Windows Upgrade, FAA Error Cause LAX Shutdown
fname writes "The recent shutdown of LAX due to an FAA radio outage was apparently caused by a Windows 2000 integration flaw, possibility related to an old Windows 95 bug. An article at the LA Times claims that the outage was caused by human error, as the system will automatically shut down after 49.7 days (related to this Windows 95 flaw?), and a technician didn't reboot the system monthly as he should have. This happened after an upgrade from Unix to Windows. I don't think blame should be assigned to the technician who missed the task; rather, it seems a gross oversight for the FAA to guarantee that such a critical system will crash after only one missed maintenance task. Who's really at fault?"
Agreed. A well written AT script something like this: Each M T W Th R S Su 12:45 AM shutdown /l /r /y /c
Would do the trick... We have used that exact script for YEARS to nightly reboot a troublesome NT4 BDC at a remote location.
While we knew that this was not a great solution, no one needed to access the server at that time of night. Any right minded IT person should be able to see the flaw in the FAA's logic.
Coding my way to the next BSOD!
Search Microsoft's Knowledge Base for "49.7 days", and you'll find a few bugs, all of them related to storing uptime in milliseconds in an unsigned 32-bit integer. Two were reported in Windows 2000:
That rpcss.exe issue looks like a prime suspect. The OS doesn't crash, but, given the time-sensitive nature of air traffic control data, it's quite possible that the applications running on that server would degrade to the point of failure.
Both look like they were found, or at least entered into the KB, after the release of Windows 2000 Service Pack 4 (Nov. 2003), and hotfixes are available for both.
Note to Microsoft (or anyone else storing milliseconds, for that matter): unsigned 64-bit int! Instead of having to reboot every 49.7 days, you'll have to reboot every 213,503,982,334 days, give or take a leap-second.

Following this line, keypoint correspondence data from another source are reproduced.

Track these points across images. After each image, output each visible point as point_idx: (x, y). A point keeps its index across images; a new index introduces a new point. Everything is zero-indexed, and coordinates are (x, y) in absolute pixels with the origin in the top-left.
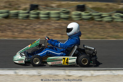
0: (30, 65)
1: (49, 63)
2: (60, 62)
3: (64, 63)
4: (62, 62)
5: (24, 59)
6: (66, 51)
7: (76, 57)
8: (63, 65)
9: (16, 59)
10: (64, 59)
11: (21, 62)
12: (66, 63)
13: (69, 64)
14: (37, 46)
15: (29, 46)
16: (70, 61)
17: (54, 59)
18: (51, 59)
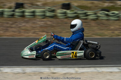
0: (40, 60)
1: (59, 57)
2: (69, 56)
3: (73, 57)
4: (71, 56)
5: (35, 54)
6: (72, 46)
7: (84, 51)
8: (72, 58)
9: (26, 55)
10: (73, 53)
11: (32, 57)
12: (75, 56)
13: (77, 58)
14: (44, 42)
15: (37, 42)
16: (78, 55)
17: (63, 53)
18: (61, 53)
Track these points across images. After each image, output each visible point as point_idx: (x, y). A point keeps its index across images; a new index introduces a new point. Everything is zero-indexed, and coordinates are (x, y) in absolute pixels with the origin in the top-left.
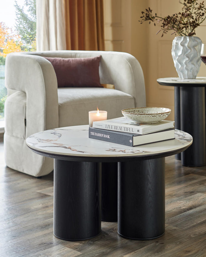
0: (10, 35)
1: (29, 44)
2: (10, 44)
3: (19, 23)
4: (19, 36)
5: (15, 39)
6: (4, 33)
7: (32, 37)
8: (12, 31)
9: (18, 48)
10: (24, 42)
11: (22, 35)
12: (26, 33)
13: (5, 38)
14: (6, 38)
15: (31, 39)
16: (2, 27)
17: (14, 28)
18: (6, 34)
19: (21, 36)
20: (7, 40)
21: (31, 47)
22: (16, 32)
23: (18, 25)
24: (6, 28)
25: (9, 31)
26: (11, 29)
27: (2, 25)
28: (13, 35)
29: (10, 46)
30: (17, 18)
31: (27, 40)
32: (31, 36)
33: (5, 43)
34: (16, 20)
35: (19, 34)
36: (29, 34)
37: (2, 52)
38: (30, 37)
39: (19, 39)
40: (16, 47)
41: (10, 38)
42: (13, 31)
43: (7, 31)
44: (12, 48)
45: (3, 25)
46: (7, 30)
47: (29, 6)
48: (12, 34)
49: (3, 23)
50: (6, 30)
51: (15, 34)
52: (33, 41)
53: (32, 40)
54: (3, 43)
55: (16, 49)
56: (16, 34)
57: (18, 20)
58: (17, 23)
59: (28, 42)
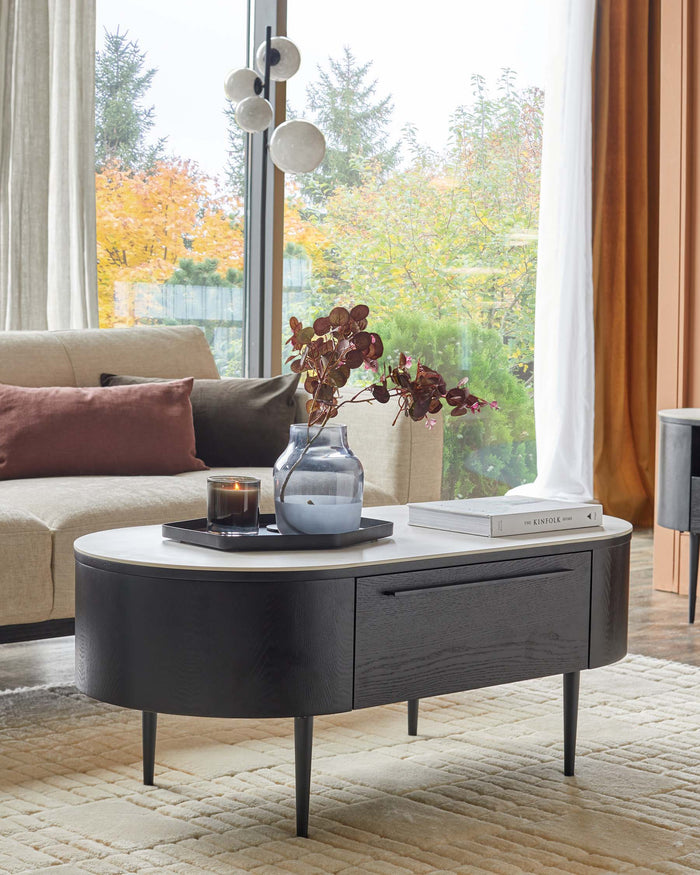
0: (213, 198)
1: (320, 205)
2: (211, 224)
3: (238, 164)
4: (238, 199)
5: (227, 209)
6: (196, 193)
7: (328, 187)
8: (217, 185)
9: (235, 235)
10: (308, 199)
11: (303, 182)
12: (312, 179)
13: (197, 207)
14: (201, 205)
15: (325, 192)
16: (189, 174)
17: (224, 178)
18: (200, 194)
19: (299, 185)
20: (203, 210)
21: (324, 211)
22: (231, 188)
23: (236, 170)
24: (201, 177)
25: (210, 186)
26: (216, 180)
27: (189, 168)
28: (222, 199)
29: (213, 229)
30: (234, 149)
31: (316, 194)
32: (324, 184)
33: (197, 220)
34: (231, 153)
35: (239, 195)
36: (320, 179)
37: (190, 246)
38: (322, 186)
39: (240, 208)
40: (230, 233)
41: (211, 206)
42: (222, 185)
43: (203, 187)
44: (218, 235)
45: (193, 168)
46: (205, 184)
47: (319, 111)
48: (219, 195)
49: (191, 164)
50: (201, 183)
51: (227, 194)
52: (329, 197)
53: (327, 195)
54: (192, 220)
55: (229, 237)
56: (231, 195)
57: (236, 155)
58: (233, 161)
59: (318, 200)
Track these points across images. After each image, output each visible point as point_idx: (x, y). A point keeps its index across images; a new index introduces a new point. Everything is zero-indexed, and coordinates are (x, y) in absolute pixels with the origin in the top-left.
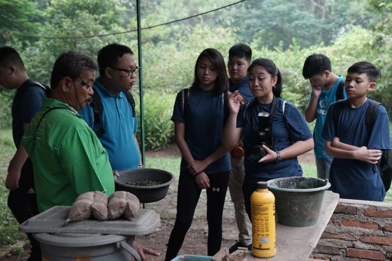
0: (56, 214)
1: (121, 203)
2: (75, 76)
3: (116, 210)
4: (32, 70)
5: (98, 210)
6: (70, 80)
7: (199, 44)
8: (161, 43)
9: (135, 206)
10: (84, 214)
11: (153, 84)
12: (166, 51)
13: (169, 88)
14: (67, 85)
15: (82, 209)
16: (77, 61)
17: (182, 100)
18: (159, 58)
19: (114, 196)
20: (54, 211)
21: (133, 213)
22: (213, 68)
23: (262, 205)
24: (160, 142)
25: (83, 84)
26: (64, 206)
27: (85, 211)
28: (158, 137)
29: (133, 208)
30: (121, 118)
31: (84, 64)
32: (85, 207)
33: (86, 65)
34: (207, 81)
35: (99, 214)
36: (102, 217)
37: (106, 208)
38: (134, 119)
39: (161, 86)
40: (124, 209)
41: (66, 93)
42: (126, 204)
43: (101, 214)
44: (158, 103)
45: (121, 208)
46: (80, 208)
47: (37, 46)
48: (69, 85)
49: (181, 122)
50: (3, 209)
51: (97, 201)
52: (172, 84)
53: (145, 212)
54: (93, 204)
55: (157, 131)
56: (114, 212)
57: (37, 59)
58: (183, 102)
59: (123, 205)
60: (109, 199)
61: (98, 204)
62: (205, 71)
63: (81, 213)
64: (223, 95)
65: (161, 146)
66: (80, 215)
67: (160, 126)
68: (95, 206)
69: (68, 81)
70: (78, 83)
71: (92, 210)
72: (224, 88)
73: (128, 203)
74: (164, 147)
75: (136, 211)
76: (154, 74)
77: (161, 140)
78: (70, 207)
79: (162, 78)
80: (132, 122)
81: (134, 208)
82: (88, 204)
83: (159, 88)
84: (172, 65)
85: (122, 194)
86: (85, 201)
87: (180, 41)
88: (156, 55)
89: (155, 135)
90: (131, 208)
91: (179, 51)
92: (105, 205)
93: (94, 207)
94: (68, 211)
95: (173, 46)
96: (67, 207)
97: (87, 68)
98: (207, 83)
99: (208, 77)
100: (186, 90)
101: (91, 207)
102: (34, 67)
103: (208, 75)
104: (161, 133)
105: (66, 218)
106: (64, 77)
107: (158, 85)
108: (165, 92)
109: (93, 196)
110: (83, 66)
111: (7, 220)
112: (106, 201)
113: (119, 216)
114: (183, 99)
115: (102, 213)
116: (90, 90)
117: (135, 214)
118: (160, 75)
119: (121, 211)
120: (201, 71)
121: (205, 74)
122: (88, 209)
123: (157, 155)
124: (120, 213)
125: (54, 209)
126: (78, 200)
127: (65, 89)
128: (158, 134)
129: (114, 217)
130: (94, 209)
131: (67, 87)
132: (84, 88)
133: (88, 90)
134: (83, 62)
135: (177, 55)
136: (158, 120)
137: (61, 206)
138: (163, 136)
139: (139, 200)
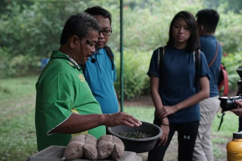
0: (52, 152)
1: (109, 146)
2: (82, 35)
3: (105, 152)
4: (28, 30)
5: (89, 151)
6: (78, 38)
7: (171, 9)
8: (136, 8)
9: (121, 148)
10: (78, 153)
11: (129, 43)
12: (142, 14)
13: (143, 46)
14: (74, 42)
15: (76, 149)
16: (84, 22)
17: (158, 58)
18: (135, 21)
19: (102, 139)
20: (51, 150)
21: (120, 154)
22: (187, 27)
23: (237, 154)
24: (134, 93)
25: (88, 42)
26: (59, 146)
27: (79, 151)
28: (133, 90)
29: (119, 150)
30: (102, 72)
31: (89, 25)
32: (78, 148)
33: (92, 26)
34: (181, 39)
35: (90, 154)
36: (93, 157)
37: (96, 149)
38: (113, 72)
39: (137, 45)
40: (112, 150)
41: (73, 48)
42: (113, 146)
43: (92, 155)
44: (133, 59)
45: (109, 149)
46: (74, 148)
47: (33, 9)
48: (76, 42)
49: (157, 76)
50: (2, 147)
51: (88, 143)
52: (145, 43)
53: (129, 154)
54: (85, 144)
55: (132, 84)
56: (103, 153)
57: (32, 20)
58: (159, 59)
59: (111, 147)
60: (98, 142)
61: (89, 145)
62: (180, 30)
63: (75, 152)
64: (194, 53)
65: (136, 97)
66: (74, 154)
67: (135, 80)
68: (86, 146)
69: (75, 39)
70: (84, 42)
71: (84, 150)
72: (196, 46)
73: (115, 146)
74: (138, 98)
75: (122, 153)
76: (130, 34)
77: (135, 91)
78: (64, 147)
79: (137, 38)
80: (111, 75)
81: (121, 150)
82: (81, 145)
83: (134, 47)
84: (146, 27)
85: (109, 137)
86: (78, 142)
87: (154, 6)
88: (132, 18)
89: (130, 87)
90: (118, 150)
91: (152, 14)
92: (95, 146)
93: (86, 148)
94: (64, 150)
95: (147, 11)
96: (62, 147)
97: (92, 28)
98: (182, 41)
99: (183, 35)
100: (161, 49)
101: (83, 148)
102: (30, 27)
103: (182, 34)
104: (135, 86)
105: (62, 156)
106: (73, 36)
107: (133, 44)
108: (140, 50)
109: (84, 138)
110: (89, 26)
111: (6, 156)
112: (95, 143)
113: (107, 156)
114: (159, 56)
115: (92, 153)
116: (92, 48)
117: (121, 155)
118: (136, 36)
119: (109, 153)
120: (176, 30)
121: (180, 33)
122: (81, 149)
123: (132, 105)
124: (108, 154)
125: (51, 148)
126: (72, 141)
127: (72, 45)
128: (133, 86)
129: (103, 157)
130: (86, 150)
131: (74, 44)
132: (89, 46)
133: (91, 48)
134: (89, 23)
135: (151, 18)
136: (134, 74)
137: (57, 146)
138: (137, 88)
139: (124, 143)
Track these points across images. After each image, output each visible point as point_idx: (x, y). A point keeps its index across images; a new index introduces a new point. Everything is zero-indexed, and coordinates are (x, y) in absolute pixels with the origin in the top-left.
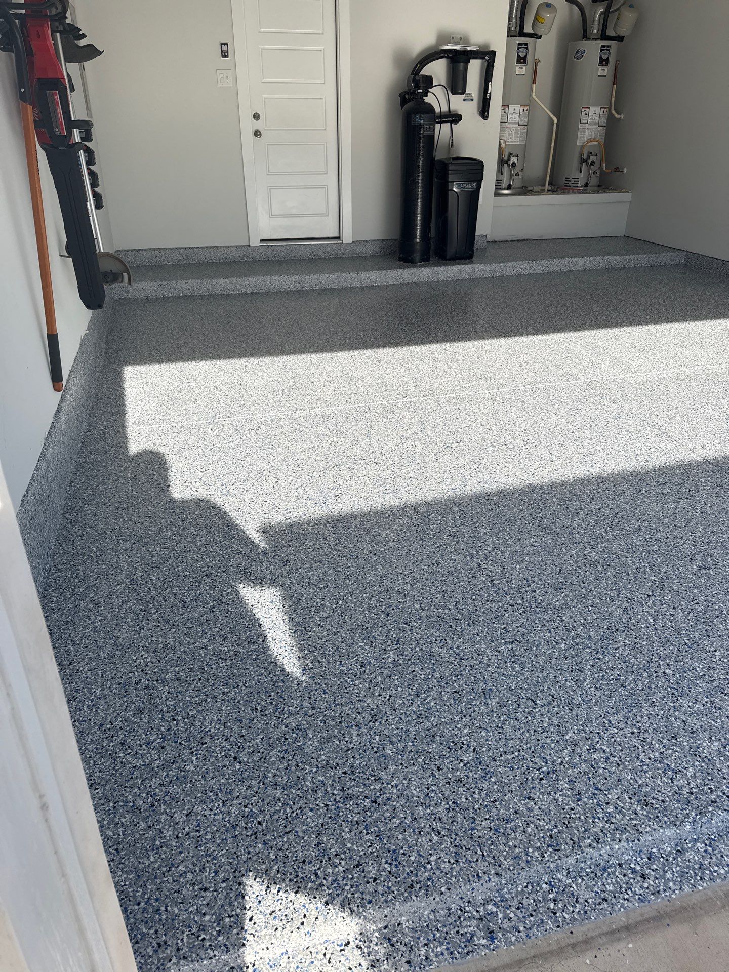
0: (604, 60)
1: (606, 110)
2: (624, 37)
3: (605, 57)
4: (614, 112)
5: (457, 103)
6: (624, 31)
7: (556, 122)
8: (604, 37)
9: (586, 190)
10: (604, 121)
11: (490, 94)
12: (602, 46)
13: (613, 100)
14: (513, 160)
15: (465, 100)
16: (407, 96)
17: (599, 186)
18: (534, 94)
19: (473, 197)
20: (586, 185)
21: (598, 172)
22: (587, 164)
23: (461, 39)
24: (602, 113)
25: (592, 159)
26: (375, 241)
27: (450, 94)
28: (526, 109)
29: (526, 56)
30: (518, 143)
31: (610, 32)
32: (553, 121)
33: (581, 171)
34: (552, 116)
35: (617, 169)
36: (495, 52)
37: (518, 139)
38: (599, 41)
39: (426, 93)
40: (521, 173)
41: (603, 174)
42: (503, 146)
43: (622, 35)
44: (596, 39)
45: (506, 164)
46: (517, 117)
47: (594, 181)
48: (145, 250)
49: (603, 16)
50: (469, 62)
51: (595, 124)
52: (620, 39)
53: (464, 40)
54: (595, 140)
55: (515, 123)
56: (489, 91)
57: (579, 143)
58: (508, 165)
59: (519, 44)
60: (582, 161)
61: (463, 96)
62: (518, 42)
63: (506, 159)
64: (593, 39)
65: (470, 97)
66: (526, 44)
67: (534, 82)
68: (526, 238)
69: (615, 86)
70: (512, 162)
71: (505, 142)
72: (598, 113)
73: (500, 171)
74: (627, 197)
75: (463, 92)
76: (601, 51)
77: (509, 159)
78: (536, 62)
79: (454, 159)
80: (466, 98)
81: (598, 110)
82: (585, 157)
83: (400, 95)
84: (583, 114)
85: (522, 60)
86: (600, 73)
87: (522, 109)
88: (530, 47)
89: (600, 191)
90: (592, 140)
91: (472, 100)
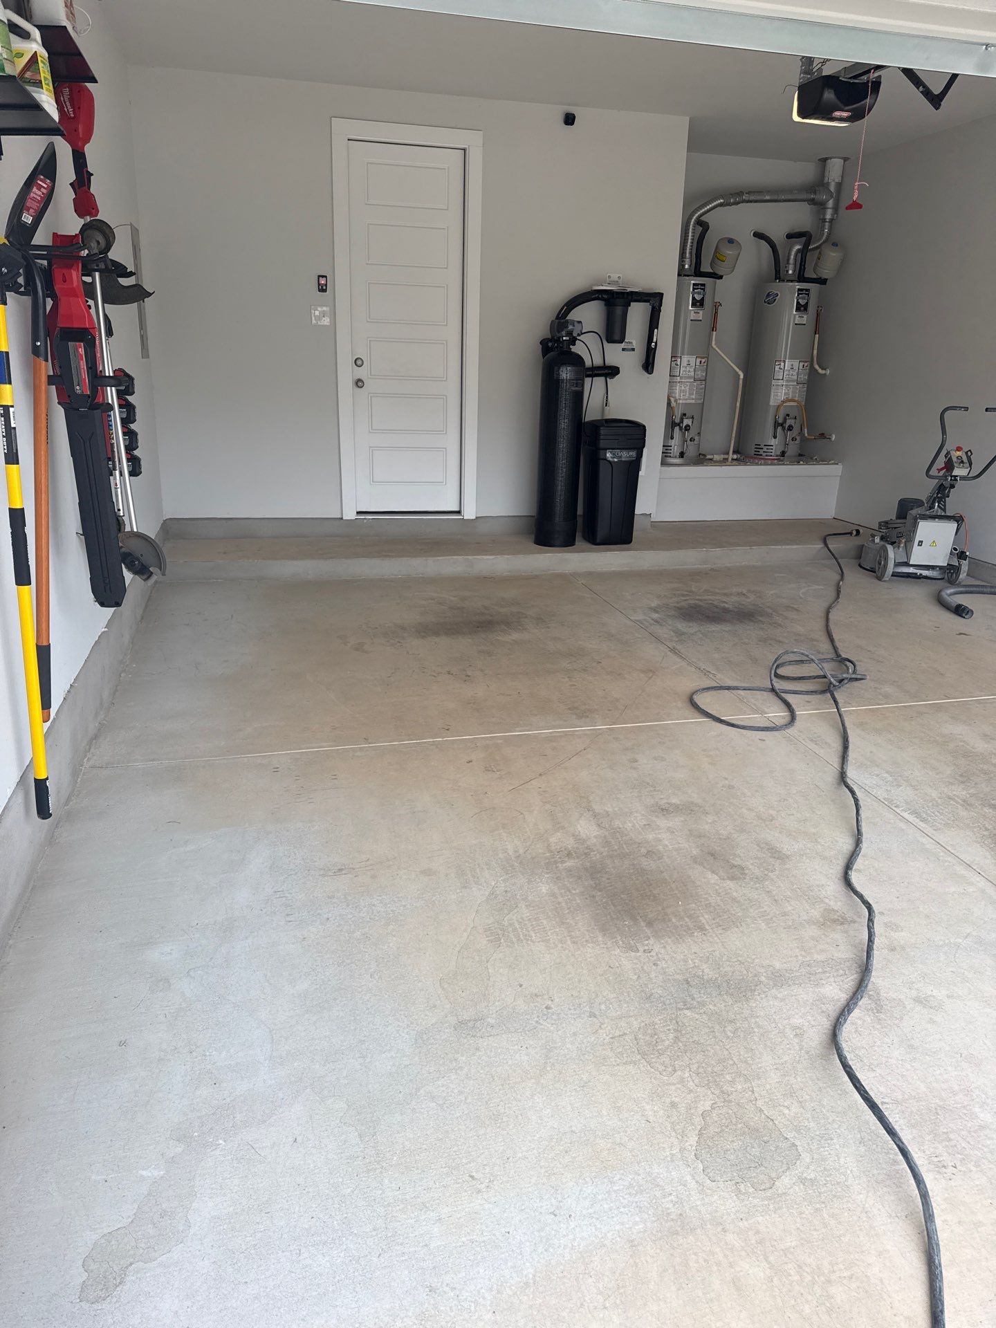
0: (802, 306)
1: (806, 364)
2: (827, 279)
3: (803, 302)
4: (817, 367)
5: (614, 355)
6: (825, 273)
7: (742, 377)
8: (801, 278)
9: (782, 461)
10: (804, 377)
11: (656, 343)
12: (799, 290)
13: (815, 352)
14: (686, 422)
15: (623, 350)
16: (550, 344)
17: (800, 455)
18: (713, 343)
19: (633, 468)
20: (783, 454)
21: (798, 438)
22: (784, 429)
23: (619, 278)
24: (801, 367)
25: (789, 422)
26: (505, 517)
27: (605, 342)
28: (703, 360)
29: (703, 299)
30: (693, 401)
31: (809, 274)
32: (739, 375)
33: (775, 437)
34: (737, 370)
35: (822, 435)
36: (663, 294)
37: (694, 397)
38: (797, 284)
39: (573, 341)
40: (696, 438)
41: (804, 440)
42: (673, 404)
43: (824, 276)
44: (792, 281)
45: (677, 429)
46: (692, 370)
47: (792, 450)
48: (203, 519)
49: (799, 255)
50: (630, 306)
51: (793, 381)
52: (822, 281)
54: (792, 400)
55: (689, 377)
56: (655, 340)
57: (773, 403)
58: (681, 429)
59: (695, 285)
60: (777, 424)
61: (623, 345)
62: (693, 282)
63: (677, 421)
64: (788, 281)
65: (630, 347)
66: (704, 285)
67: (713, 329)
69: (817, 336)
70: (684, 425)
71: (676, 401)
72: (796, 367)
73: (669, 435)
74: (837, 470)
75: (621, 341)
76: (798, 295)
77: (682, 421)
78: (716, 306)
79: (608, 421)
80: (625, 347)
81: (796, 363)
82: (780, 421)
83: (541, 343)
84: (777, 368)
85: (699, 304)
86: (798, 320)
87: (698, 360)
88: (708, 289)
89: (801, 462)
90: (788, 400)
91: (633, 350)
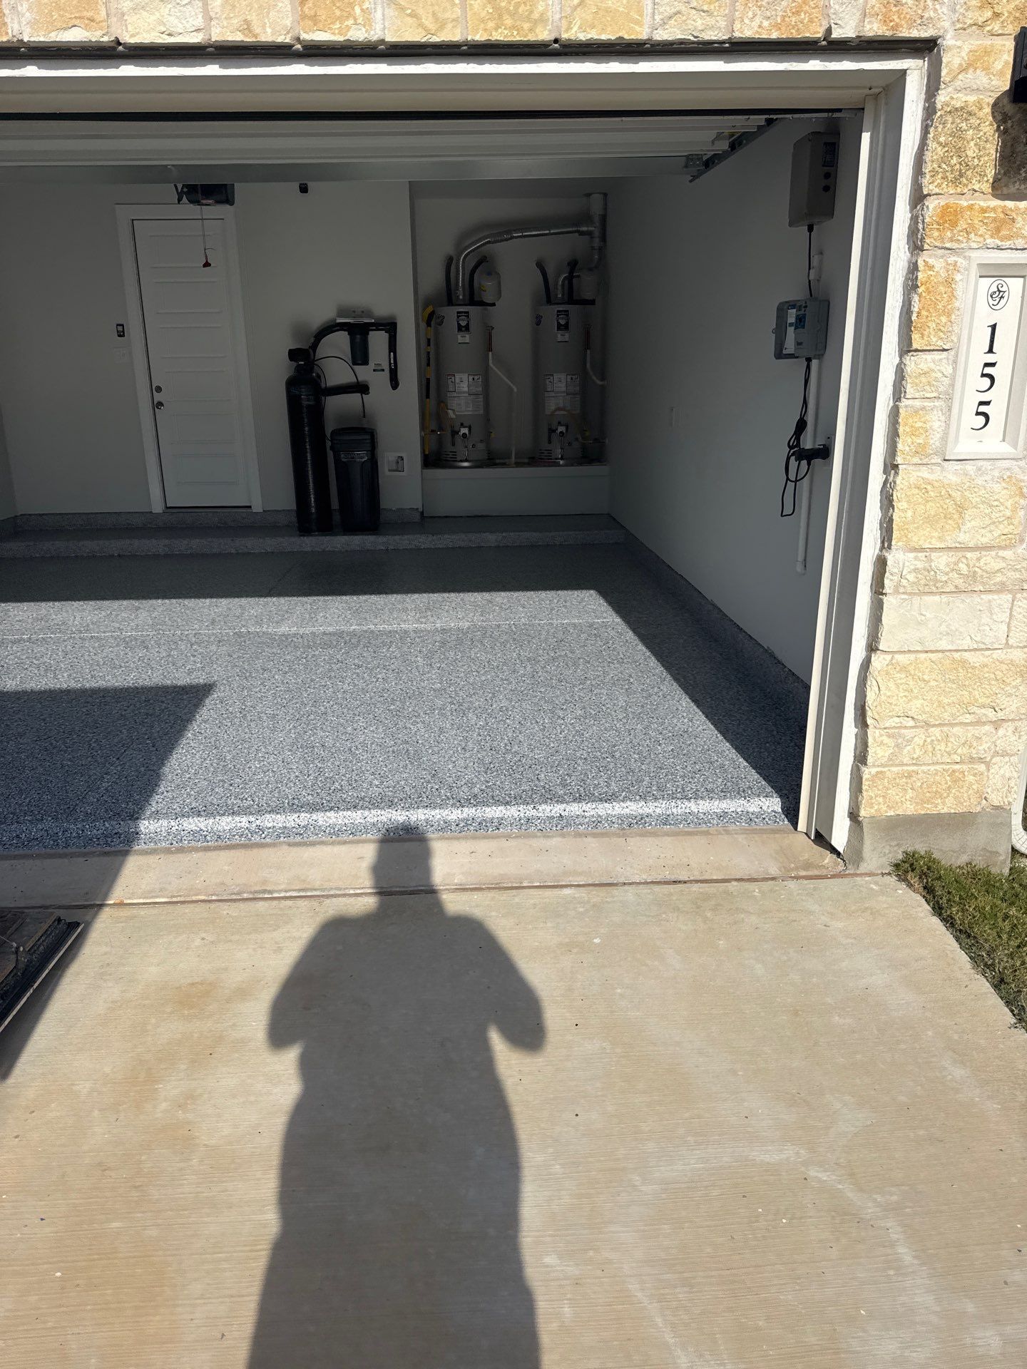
0: (563, 326)
1: (576, 377)
2: (590, 300)
3: (562, 322)
4: (594, 378)
5: (364, 373)
6: (588, 295)
7: (515, 390)
8: (567, 301)
9: (562, 463)
10: (574, 389)
11: (395, 364)
12: (561, 311)
13: (589, 365)
14: (464, 430)
15: (374, 370)
18: (491, 361)
19: (366, 468)
20: (562, 457)
22: (557, 435)
23: (363, 312)
24: (569, 380)
25: (561, 429)
26: (288, 510)
27: (352, 365)
29: (468, 325)
30: (470, 413)
32: (512, 390)
33: (550, 442)
34: (511, 384)
35: (596, 440)
36: (398, 322)
37: (470, 409)
38: (562, 306)
40: (479, 445)
42: (453, 416)
44: (559, 304)
45: (456, 437)
46: (465, 385)
48: (46, 514)
49: (566, 282)
50: (368, 334)
51: (562, 392)
53: (368, 313)
54: (563, 409)
55: (464, 392)
56: (392, 362)
57: (548, 412)
58: (460, 437)
59: (458, 313)
60: (552, 431)
61: (369, 366)
62: (456, 310)
63: (456, 429)
64: (556, 304)
65: (380, 368)
66: (468, 312)
67: (490, 349)
68: (484, 514)
69: (588, 351)
70: (461, 433)
71: (454, 412)
72: (564, 380)
73: (451, 442)
74: (605, 470)
75: (367, 363)
76: (558, 316)
77: (460, 430)
78: (490, 330)
80: (376, 368)
81: (563, 376)
82: (553, 427)
84: (547, 383)
85: (464, 329)
86: (560, 338)
87: (472, 377)
88: (471, 315)
90: (559, 409)
91: (383, 370)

This sig intentionally left blank.
and yes, 49.7 is an approximate value
The exact value is 49 and 59,929/84,375 days, or 49 days, 17 hours, 2 minutes, and 47.296 seconds (exact).
Hey, news for nerds, what did you expect...
Learn to love Alaska
Pilot here, and this has been a well known pecadillo of the tracking system for SoCal Approach for a few years. It's an application problem that came into being after an upgrade of the application, not the OS. It's a memory allocation error that retains some of the old tracking on the system, thus, the whole box needs to be rebooted every 45 days or the memory overloads and crashes the OS. Look guys, I'm a Linux user and all, but let's not run around blaming M$ for problems with buggy software apps.
"Curiosity killed the cat, but for a while I was a suspect."- Steven Wright
I used to write aviation message handling systems. We migrated from Tru64 (now extinct) to Linux and have had much better: performance, maintainability, hardware support, and reliability.
Of course, the code leap from Tru64 to Linux is quite small, which is the biggest reason why Linux was chosen.
Aviation expects 99.9999% uptime with absolutely no message loss, and we would achieve that with hot-standbys and MySQL mirroring. All circuits were split and would simultaneously enter both servers. Only the primary server would route the message.
No, we didn't require the customer to reboot. The system could run for years at a time.
Putting mission critical applications on Windows 95 is just plain stupid.
There is a rather more extreme case of this with the FAA - when first deployed, the cargo doors of the DC-10 were unsafe, with a failure mode that was likely to make the plane uncontrolable in flight.
This occured in flight, and through luck (which allowed some degree of control) and extraordinary airmanship, the plane was landed safely. (This is known as "The Windsor Incident.")
McDonnell-Douglas didn't want to do a proper redesign of the door mechanism, and the FAA head was a 'companies know best' political appointee, so the result was McD added little windows to the door so that the guy closing the door could look to see it had all engaged properly. (This was over vigourous opposition by the NTSB, who recognized the inadequacy of the fix.)
The situation: A single failure (not looking, or looking but not noticing an unsafe condition) by a non-safety trained close to minimum wage employee could cause the deaths of hundreds of people.
Result: over 300 dead when a Turkish Airlines DC-10 crashed near Paris. The guy who closed the door hadn't even been told he was supposed to check the little windows.
Safety critical systems must be tolerant of human error. If a single omission by a human leads to a hazardous situation, this is primarily the fault of the system, not the human.
Quattuor res in hoc mundo sanctae sunt: libri, liberi, libertas et liberalitas.